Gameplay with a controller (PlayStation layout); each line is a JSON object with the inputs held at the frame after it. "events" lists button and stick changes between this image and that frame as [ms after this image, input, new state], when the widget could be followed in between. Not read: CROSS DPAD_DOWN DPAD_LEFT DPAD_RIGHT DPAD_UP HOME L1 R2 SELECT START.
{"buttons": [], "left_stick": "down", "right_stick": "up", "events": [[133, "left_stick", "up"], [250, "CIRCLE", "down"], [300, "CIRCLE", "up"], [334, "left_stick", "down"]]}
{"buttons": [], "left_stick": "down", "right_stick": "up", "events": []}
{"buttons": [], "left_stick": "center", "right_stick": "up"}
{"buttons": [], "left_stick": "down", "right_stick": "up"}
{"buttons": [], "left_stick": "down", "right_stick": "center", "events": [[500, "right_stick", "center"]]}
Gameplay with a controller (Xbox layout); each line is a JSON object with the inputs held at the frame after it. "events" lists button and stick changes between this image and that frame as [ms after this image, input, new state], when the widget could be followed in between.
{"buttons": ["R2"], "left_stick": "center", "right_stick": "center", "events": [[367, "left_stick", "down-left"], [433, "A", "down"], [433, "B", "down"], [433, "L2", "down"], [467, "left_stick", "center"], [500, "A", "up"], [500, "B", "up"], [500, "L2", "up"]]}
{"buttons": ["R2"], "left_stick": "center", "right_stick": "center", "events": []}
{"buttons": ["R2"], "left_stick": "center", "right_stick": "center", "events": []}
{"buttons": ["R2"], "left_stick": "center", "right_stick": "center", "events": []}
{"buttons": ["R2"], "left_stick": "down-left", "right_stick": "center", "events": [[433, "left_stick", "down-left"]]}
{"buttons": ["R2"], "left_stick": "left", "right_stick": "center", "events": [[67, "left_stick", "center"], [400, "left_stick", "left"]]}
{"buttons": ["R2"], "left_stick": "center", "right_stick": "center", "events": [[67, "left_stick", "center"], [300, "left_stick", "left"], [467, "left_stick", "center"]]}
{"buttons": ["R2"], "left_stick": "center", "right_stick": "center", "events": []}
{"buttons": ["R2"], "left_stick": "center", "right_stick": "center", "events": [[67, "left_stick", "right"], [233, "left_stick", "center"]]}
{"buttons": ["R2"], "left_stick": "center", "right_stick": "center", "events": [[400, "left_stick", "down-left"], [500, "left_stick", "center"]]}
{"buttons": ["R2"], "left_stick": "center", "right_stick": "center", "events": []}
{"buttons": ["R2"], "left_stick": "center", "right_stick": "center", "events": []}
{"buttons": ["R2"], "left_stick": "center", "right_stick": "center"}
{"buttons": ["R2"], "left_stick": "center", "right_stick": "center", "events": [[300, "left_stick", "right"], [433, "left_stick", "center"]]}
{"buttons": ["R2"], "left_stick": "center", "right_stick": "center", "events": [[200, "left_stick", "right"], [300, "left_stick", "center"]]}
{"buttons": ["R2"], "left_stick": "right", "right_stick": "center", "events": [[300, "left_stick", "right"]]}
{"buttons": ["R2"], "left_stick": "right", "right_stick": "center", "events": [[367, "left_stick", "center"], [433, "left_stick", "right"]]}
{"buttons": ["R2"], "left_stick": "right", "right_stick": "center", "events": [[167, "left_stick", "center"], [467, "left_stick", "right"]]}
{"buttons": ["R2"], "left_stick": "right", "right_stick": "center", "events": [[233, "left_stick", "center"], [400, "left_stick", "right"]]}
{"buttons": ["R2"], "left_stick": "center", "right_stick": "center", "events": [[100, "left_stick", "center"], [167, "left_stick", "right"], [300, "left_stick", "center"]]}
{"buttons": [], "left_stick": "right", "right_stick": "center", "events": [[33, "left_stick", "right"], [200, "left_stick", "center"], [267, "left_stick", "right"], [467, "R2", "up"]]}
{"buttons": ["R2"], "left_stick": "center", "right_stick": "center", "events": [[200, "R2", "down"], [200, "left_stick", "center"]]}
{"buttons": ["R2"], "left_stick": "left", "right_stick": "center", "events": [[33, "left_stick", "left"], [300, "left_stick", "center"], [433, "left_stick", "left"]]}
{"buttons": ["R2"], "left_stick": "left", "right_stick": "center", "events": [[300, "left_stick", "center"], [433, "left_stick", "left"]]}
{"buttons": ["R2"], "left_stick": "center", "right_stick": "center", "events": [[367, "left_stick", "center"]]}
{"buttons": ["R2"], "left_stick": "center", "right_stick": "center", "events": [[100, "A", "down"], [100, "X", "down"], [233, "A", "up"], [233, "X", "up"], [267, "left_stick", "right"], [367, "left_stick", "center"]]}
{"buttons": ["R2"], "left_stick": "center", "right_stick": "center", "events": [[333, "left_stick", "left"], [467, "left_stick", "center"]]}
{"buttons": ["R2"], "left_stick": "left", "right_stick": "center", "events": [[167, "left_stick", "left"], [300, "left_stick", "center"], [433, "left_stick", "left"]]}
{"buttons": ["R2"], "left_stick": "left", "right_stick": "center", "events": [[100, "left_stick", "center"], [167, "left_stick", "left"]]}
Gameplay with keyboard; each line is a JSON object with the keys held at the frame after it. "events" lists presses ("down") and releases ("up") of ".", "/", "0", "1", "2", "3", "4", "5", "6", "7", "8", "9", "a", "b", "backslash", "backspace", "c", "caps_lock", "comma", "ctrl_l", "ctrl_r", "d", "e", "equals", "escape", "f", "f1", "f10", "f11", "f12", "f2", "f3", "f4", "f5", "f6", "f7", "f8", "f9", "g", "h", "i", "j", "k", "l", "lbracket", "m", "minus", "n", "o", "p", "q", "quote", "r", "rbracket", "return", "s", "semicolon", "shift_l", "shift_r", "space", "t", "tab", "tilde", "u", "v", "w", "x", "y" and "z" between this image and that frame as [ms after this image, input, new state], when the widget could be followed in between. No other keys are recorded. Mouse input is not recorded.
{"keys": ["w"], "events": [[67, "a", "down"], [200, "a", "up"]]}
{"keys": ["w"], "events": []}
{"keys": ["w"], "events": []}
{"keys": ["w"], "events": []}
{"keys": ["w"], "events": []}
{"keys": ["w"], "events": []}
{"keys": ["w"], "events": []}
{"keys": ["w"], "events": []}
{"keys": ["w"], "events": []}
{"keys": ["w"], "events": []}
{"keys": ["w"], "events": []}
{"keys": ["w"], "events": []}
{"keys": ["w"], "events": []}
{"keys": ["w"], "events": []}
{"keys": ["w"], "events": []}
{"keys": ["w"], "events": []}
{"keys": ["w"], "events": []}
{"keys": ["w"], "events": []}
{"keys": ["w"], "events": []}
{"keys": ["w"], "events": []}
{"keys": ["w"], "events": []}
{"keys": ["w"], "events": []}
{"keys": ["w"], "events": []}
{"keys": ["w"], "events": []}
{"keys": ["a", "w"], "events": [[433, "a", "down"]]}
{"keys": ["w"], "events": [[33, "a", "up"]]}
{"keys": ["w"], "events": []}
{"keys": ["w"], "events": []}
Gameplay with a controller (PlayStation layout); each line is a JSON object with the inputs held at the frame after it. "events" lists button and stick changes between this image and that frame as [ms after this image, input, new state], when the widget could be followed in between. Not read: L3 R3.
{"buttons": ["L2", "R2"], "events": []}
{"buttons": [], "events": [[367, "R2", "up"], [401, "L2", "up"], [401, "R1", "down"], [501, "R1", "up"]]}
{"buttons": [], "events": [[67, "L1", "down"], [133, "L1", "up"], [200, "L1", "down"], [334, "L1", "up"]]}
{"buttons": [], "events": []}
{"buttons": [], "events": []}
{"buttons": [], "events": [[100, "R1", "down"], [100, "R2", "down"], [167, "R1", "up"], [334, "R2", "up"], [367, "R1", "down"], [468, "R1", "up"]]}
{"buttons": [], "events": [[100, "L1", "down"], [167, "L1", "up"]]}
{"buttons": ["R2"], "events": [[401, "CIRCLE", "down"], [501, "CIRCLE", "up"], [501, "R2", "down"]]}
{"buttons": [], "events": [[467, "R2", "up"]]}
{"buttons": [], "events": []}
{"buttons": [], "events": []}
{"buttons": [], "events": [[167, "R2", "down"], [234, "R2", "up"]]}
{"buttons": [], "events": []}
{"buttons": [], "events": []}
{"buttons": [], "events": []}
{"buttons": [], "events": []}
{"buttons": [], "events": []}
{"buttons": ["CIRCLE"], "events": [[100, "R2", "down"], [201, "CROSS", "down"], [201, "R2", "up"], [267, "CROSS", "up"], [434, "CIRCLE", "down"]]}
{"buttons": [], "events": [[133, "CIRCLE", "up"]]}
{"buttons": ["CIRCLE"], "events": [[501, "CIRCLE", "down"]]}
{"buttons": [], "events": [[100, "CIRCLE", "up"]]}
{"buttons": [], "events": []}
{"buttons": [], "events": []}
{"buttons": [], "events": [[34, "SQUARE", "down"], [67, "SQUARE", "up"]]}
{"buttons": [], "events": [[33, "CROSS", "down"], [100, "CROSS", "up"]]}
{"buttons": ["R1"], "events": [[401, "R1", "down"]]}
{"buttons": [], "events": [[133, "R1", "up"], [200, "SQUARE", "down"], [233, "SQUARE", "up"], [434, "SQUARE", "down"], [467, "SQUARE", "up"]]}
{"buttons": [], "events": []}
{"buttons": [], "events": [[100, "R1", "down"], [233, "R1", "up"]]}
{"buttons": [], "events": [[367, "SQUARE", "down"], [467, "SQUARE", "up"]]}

####

- **Work to be completed**: Reproduce each line in the listing above that mentions the string "SQUARE".

- **Problem solution**:
{"buttons": [], "events": [[34, "SQUARE", "down"], [67, "SQUARE", "up"]]}
{"buttons": [], "events": [[133, "R1", "up"], [200, "SQUARE", "down"], [233, "SQUARE", "up"], [434, "SQUARE", "down"], [467, "SQUARE", "up"]]}
{"buttons": [], "events": [[367, "SQUARE", "down"], [467, "SQUARE", "up"]]}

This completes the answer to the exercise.